As means for distributing and recording information to be set for a device, such as a copying machine, connected to a network, there have been push-type and pull-type means when such means are roughly classified. As an embodiment of the push-type means, there has been used means for uploading configuration information for some device which has been downloaded to a computer via a WWW browser or the like or configuration information created on a computer to the device.
Especially, there have been constructed such large-scaled network systems as include multiple LAN groups. As means for managing devices on a network in such a large-scaled network system, there is known a technique for sending configuration information to a device on the network from an external device (see Japanese Patent Laid-Open No. 10-303931, for example).
There is also used such means as enables a device to acquire configuration information set for another device connected to a network, not via a computer but directly via the network (see Japanese Patent Laid-Open No. 11-175272, for example).
There is also a technique in which a device determines whether there remains any job and, if there remains any job, the device does not change configuration information (see Japanese Patent Laid-Open No. 09-134264, for example). The device of Patent Document 3 is adapted not to change an encoding key and a decoding key if there remains another print job when receiving and processing an encoded print job.
In conventional push-type embodiments as described above, there is fear that, when an external device such as a computer and other devices sends configuration information, various problems may be caused in a device to receive the configuration information depending on the condition of the device. Assume that a user selects a destination facsimile number set in a device with one-touch operation or from an address book and executes a job to perform facsimile transmission with the number as a destination and that, during execution of the job, the device receives and records new configuration information from an external device, for example. In this case, there is a problem that the facsimile number corresponding to a button “Destination 1” may be changed to another facsimile number during execution of the job, and thereby the facsimile transmission job may be executed with the use of a facsimile number of a destination different from the destination selected before receiving the configuration information.
Next, assume that count management of a device is performed based on an ID and a password. If the ID and the password of the destination of a job is deleted or changed during execution of the job, the job may abnormally operate, or counting is performed with wrong counter information.

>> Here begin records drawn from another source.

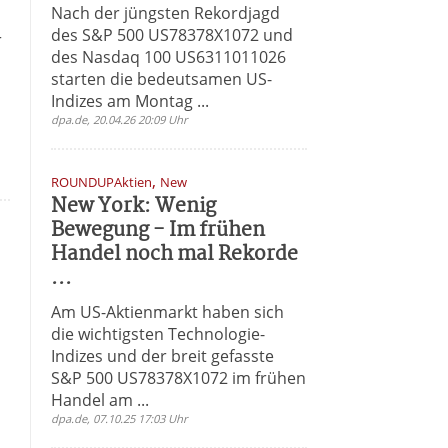
Nach der jüngsten Rekordjagd
des S&P 500 US78378X1072 und
r
des Nasdaq 100 US6311011026
starten die bedeutsamen US-
Indizes am Montag ...
dpa.de, 20.04.26 20:09 Uhr
,
ROUNDUPAktien
New
New York: Wenig
Bewegung - Im frühen
Handel noch mal Rekorde
...
Am US-Aktienmarkt haben sich
die wichtigsten Technologie-
Indizes und der breit gefasste
S&P 500 US78378X1072 im frühen
Handel am ...
dpa.de, 07.10.25 17:03 Uhr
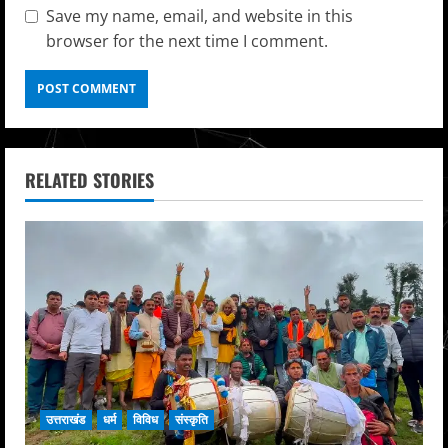
Save my name, email, and website in this
browser for the next time I comment.
RELATED STORIES
उत्तराखंड
धर्म
विविध
संस्कृति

Especially when it is set that device configuration information is automatically distributed and recorded by a system administrator at a fixed time every day, rewriting of configuration information is frequently performed without users being involved. Accordingly, in such a system, there is a higher possibility that rewriting of configuration information which is not expected by a user may be caused in a device.

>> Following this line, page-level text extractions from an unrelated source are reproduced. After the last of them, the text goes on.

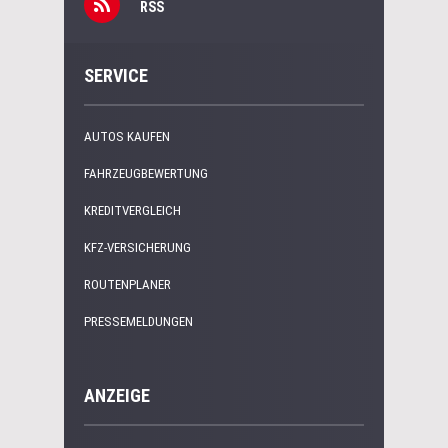
RSS
SERVICE
AUTOS KAUFEN
FAHRZEUGBEWERTUNG
KREDITVERGLEICH
KFZ-VERSICHERUNG
ROUTENPLANER
PRESSEMELDUNGEN
ANZEIGE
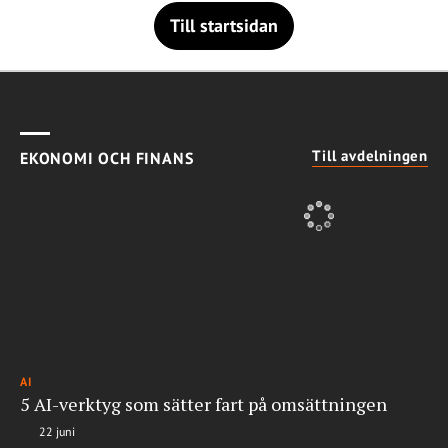
Till startsidan
Till avdelningen
EKONOMI OCH FINANS
AI
5 AI-verktyg som sätter fart på omsättningen
22 juni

As described in “the background of the invention”, it is possible to prevent configuration information from being changed when there is any job. In this case, however, it is inconvenient (1) that there is no means for confirming that the configuration information has not been correctly updated, (2) that an external device, the sending side of configuration information, cannot confirm that the configuration information has not been rewritten in a device which is the receiving side of the configuration information, and (3) that the configuration information is not changed only because there remains a job when new configuration information is received, even though the job may be terminated after a predetermined time.